An experimental method to study high speed sliding characteristics during forward and reverse slip

Abstract

This paper introduces an experimental technique to investigate dynamic friction characteristics of sliding interfaces at normal pressures up to 125 MPa, slip speeds up to 15 m/s and slip distances of approximately 10 mm. This new apparatus involves a novel modification of the conventional torsional Kolsky bar apparatus employed extensively in the past to investigate high-strain-rate behavior of engineering materials.

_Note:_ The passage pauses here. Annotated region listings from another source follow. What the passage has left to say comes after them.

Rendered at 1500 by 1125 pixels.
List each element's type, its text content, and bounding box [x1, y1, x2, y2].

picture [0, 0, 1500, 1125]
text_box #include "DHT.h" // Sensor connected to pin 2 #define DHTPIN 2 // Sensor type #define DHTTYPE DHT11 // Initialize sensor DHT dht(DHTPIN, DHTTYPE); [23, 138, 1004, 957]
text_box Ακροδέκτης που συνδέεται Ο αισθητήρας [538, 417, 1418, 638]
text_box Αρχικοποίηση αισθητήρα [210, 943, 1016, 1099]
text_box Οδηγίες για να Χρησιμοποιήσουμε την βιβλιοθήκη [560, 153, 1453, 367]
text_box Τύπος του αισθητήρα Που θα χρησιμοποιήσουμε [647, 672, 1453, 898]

The experimental configuration allows critical frictional parameters such as the friction-stress, slip speed and slip displacement to be resolved on a micro-second time scale without the use of transducers at the frictional interface. Moreover, the experiment provides information on the evolution of dynamic friction stress during forward as well as reverse slip. Using this experimental configuration dynamic friction experiments were conducted on 6061-Al (T6)/1018 steel and 7075-Al (T6)/tool-steel (D3) tribo-pairs. The results of experiments on 6061-Al (T6)/1018 steel indicate that steady-state kinetic friction is obtained within the rise time of the torsional loading pulse. The coefficient of kinetic friction is observed to increase with the roughness of the tribo-pair surfaces. For a soft/hard tribo-pair interface (7075 Al/tool-steel (D3)) the surface roughness of the harder material (tool-steel (D3)) constituting the tribo-pair is observed to control the frictional force. The measured coefficient of kinetic friction is approximately independent of the interfacial slip velocity for sliding velocities in the range of 2–10 m/s and normal pressures of approximately 100 MPa. Moreover, it is observed that the dynamic friction stress during reverse slip is almost twice as large when compared to friction stress in the forward direction. This increase in friction stress is understood to be due to frictional contact between fresh metallic surfaces formed by the breakdown of oxide and other surface films and anisotropy in frictional surfaces developed during the forward slip.